> DATA EXCERPTS:
★ ★ ★
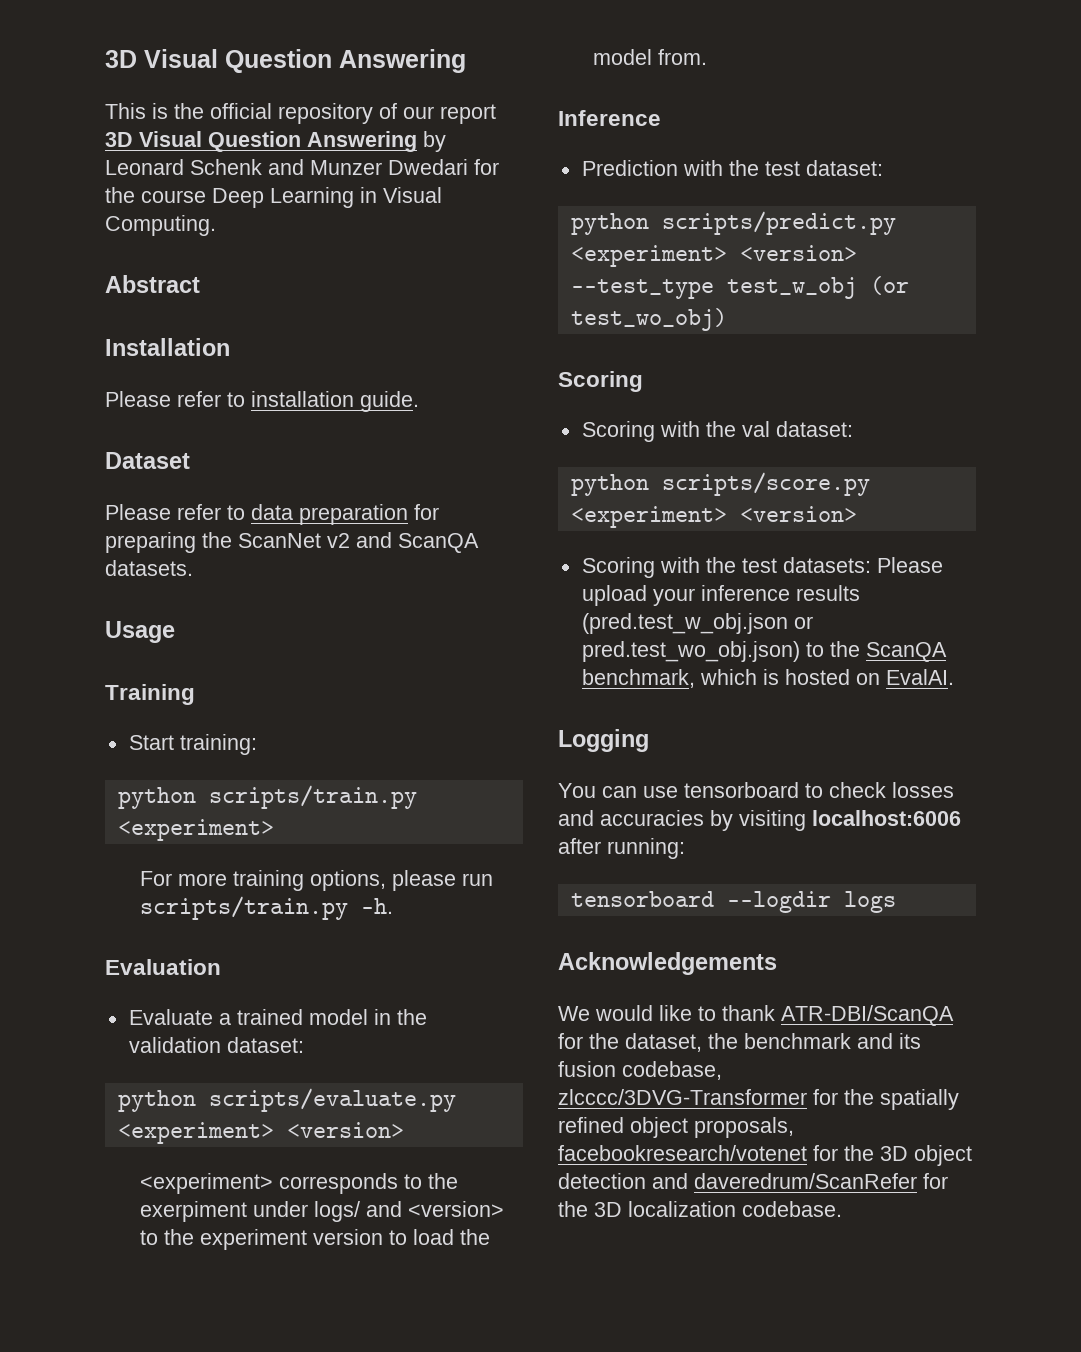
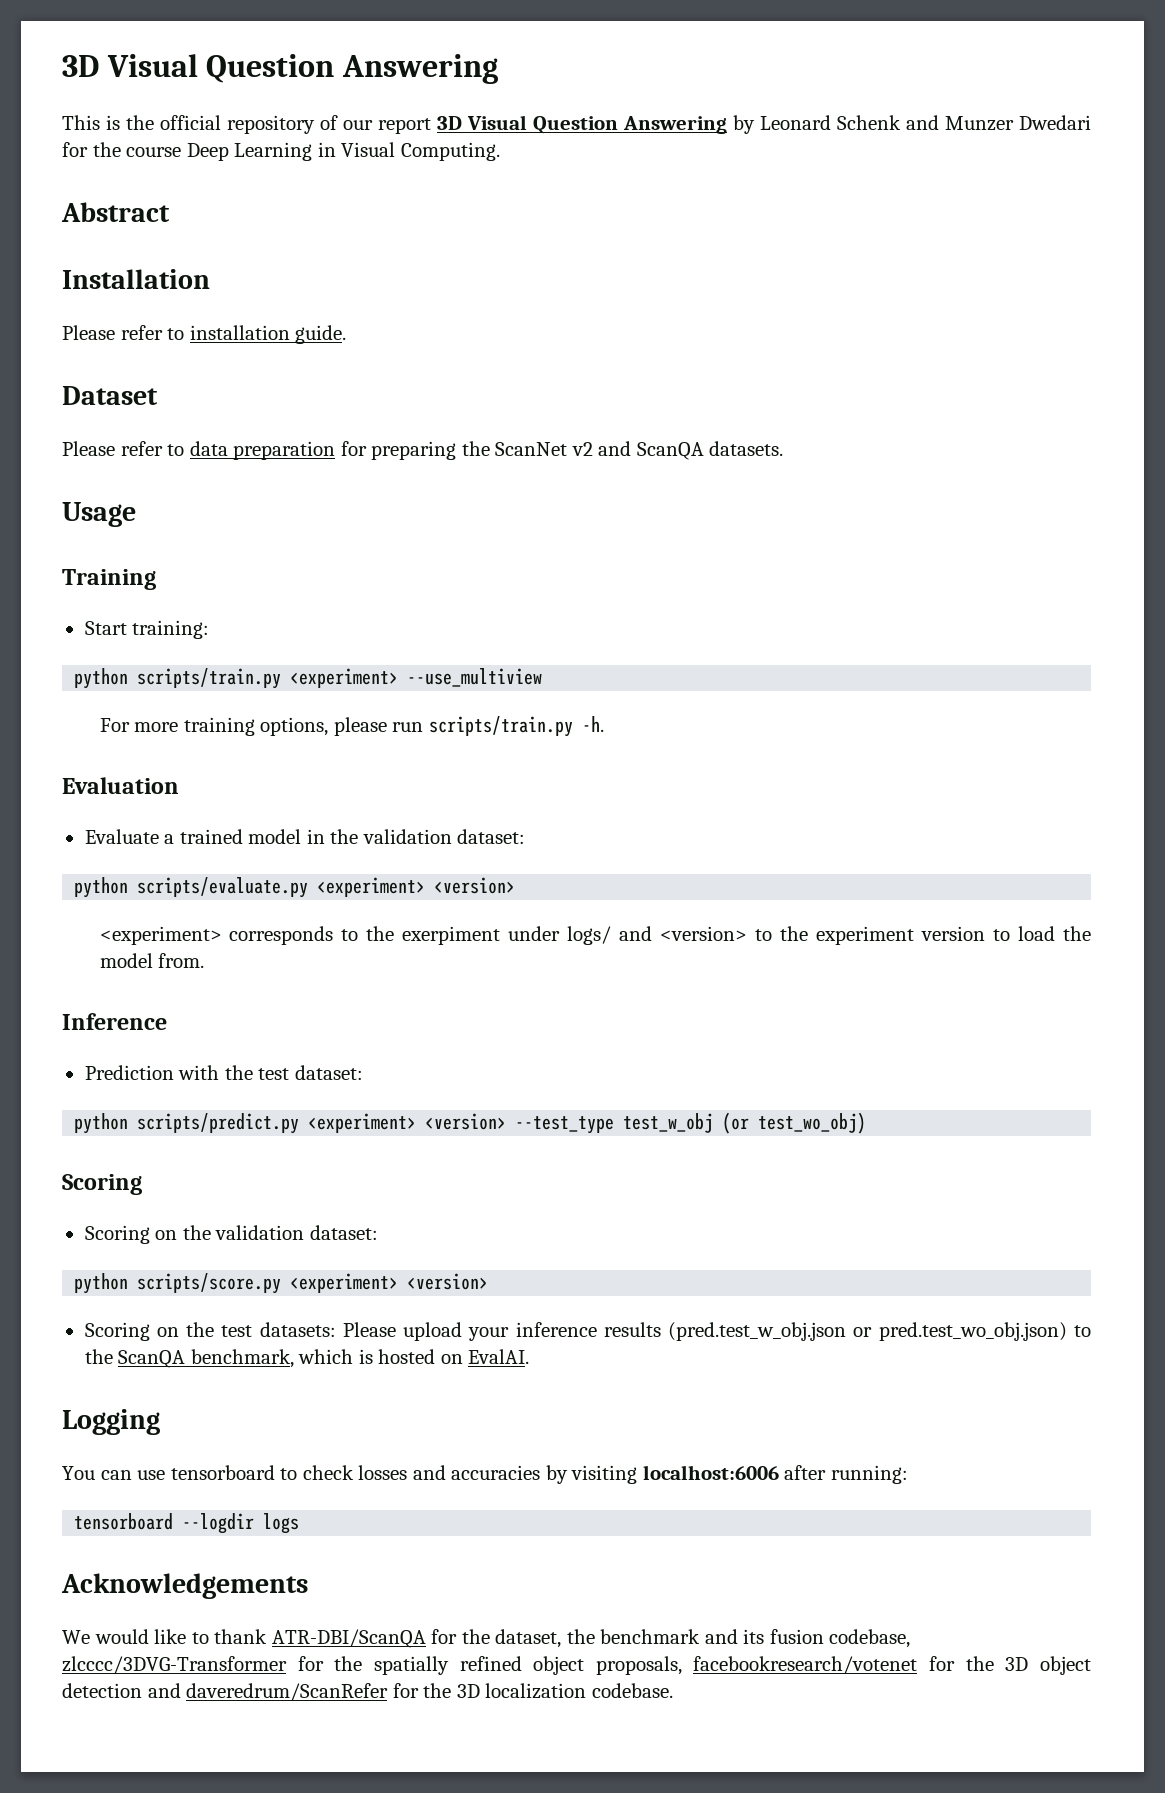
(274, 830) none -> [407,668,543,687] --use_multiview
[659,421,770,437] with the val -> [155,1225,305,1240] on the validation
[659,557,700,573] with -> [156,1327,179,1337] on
★ ★ ★
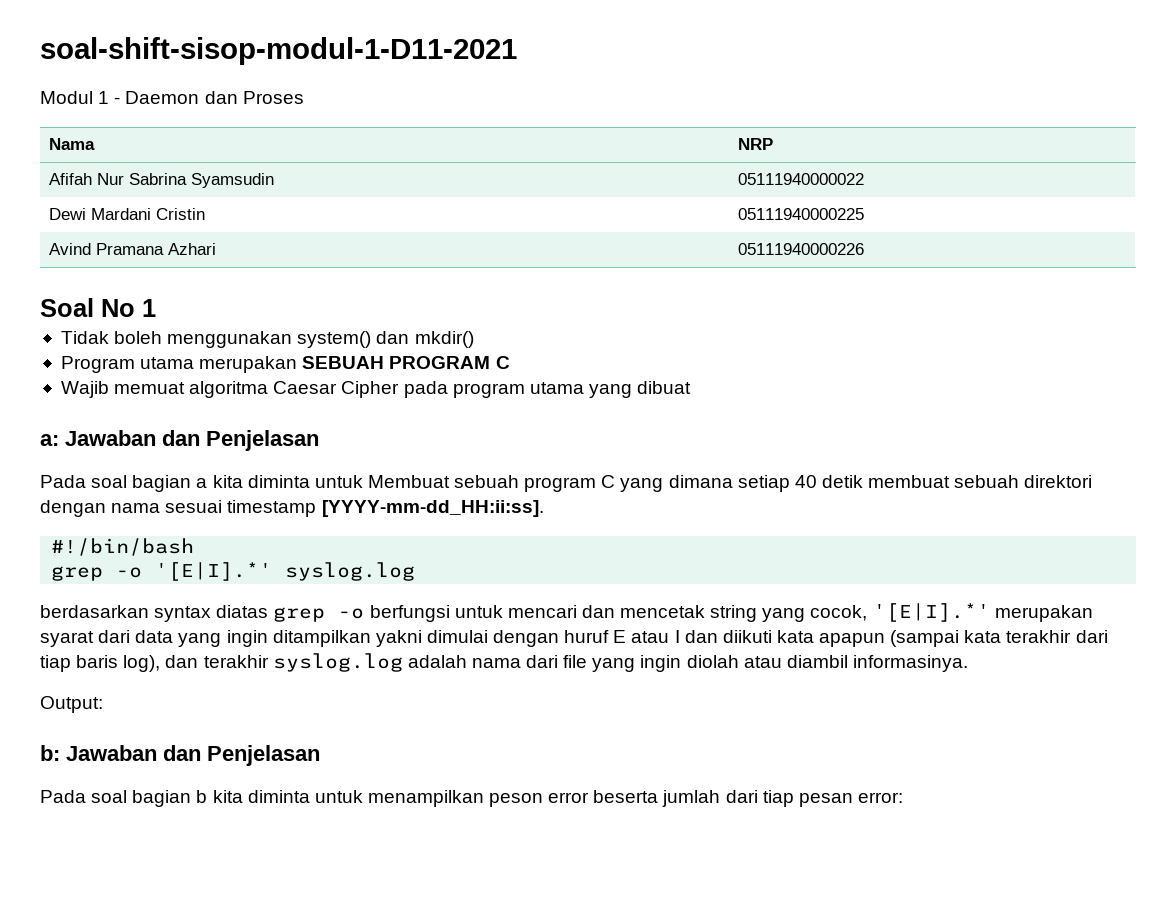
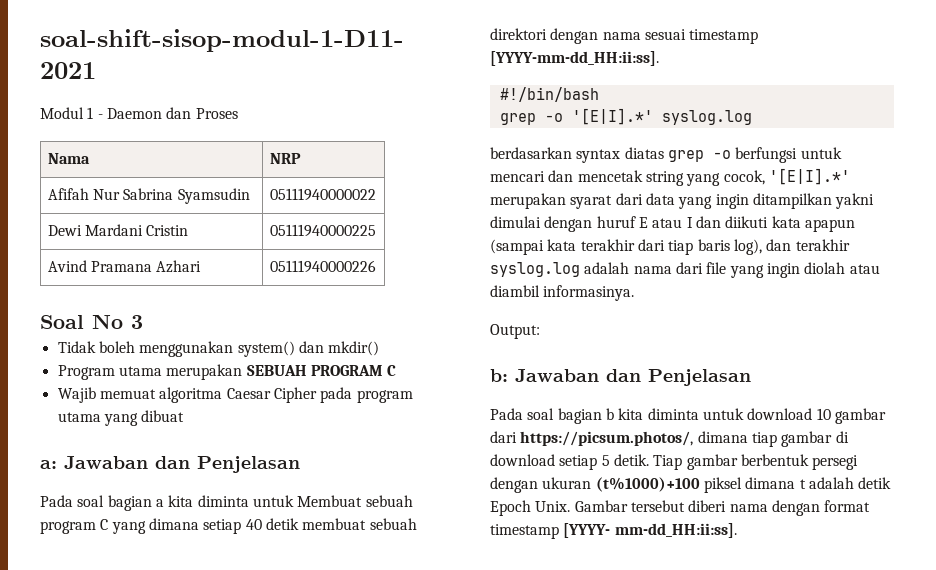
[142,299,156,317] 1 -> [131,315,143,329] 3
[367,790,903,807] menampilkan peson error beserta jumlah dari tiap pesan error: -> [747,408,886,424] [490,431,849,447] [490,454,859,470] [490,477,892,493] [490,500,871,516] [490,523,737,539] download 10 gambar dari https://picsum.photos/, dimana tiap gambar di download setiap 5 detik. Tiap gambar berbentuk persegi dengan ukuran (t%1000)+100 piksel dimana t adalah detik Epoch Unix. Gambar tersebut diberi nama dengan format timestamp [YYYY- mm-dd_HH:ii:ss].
★ ★ ★
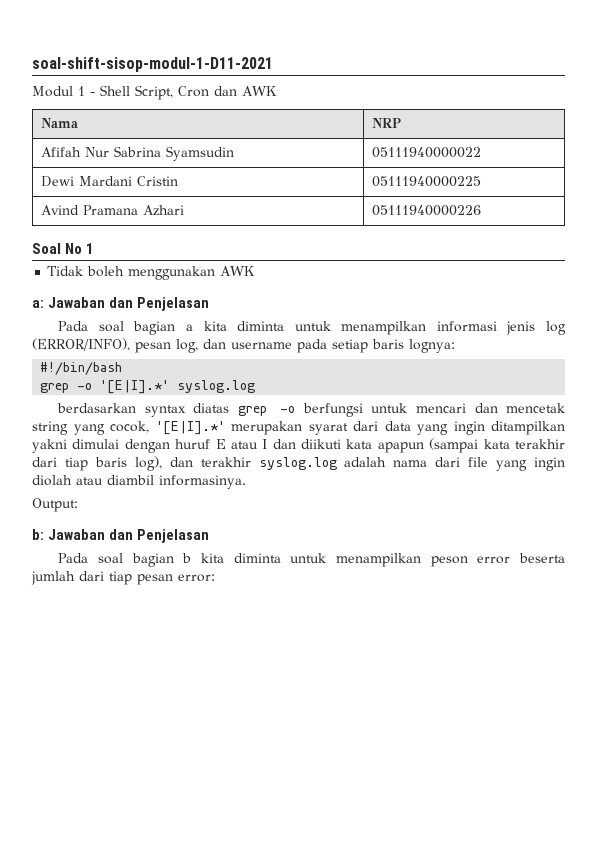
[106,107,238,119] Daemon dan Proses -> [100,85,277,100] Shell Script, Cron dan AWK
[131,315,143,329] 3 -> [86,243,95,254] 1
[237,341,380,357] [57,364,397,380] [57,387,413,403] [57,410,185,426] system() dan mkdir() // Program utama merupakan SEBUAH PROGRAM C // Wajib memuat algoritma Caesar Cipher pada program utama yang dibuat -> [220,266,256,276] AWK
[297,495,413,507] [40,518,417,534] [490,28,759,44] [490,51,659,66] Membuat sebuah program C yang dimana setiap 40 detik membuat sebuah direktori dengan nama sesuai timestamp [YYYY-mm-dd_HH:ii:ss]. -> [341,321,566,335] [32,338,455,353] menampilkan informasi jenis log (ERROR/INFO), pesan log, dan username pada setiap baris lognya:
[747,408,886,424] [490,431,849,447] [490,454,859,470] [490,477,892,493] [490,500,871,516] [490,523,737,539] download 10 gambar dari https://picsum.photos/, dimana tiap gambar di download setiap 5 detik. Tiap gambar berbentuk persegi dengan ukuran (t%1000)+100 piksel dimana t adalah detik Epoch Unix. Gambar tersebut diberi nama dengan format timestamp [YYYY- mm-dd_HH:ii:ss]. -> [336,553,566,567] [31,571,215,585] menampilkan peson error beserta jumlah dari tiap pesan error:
★ ★ ★
Here the output must be the lines above from the line with "[106,107,238,119] Daemon dan" to the line with "[YYYY- mm-dd_HH:ii:ss]. ->", both included, duplicated word for word and nothing else.

> TASK SOLUTION:
[106,107,238,119] Daemon dan Proses -> [100,85,277,100] Shell Script, Cron dan AWK
[131,315,143,329] 3 -> [86,243,95,254] 1
[237,341,380,357] [57,364,397,380] [57,387,413,403] [57,410,185,426] system() dan mkdir() // Program utama merupakan SEBUAH PROGRAM C // Wajib memuat algoritma Caesar Cipher pada program utama yang dibuat -> [220,266,256,276] AWK
[297,495,413,507] [40,518,417,534] [490,28,759,44] [490,51,659,66] Membuat sebuah program C yang dimana setiap 40 detik membuat sebuah direktori dengan nama sesuai timestamp [YYYY-mm-dd_HH:ii:ss]. -> [341,321,566,335] [32,338,455,353] menampilkan informasi jenis log (ERROR/INFO), pesan log, dan username pada setiap baris lognya:
[747,408,886,424] [490,431,849,447] [490,454,859,470] [490,477,892,493] [490,500,871,516] [490,523,737,539] download 10 gambar dari https://picsum.photos/, dimana tiap gambar di download setiap 5 detik. Tiap gambar berbentuk persegi dengan ukuran (t%1000)+100 piksel dimana t adalah detik Epoch Unix. Gambar tersebut diberi nama dengan format timestamp [YYYY- mm-dd_HH:ii:ss]. -> [336,553,566,567] [31,571,215,585] menampilkan peson error beserta jumlah dari tiap pesan error:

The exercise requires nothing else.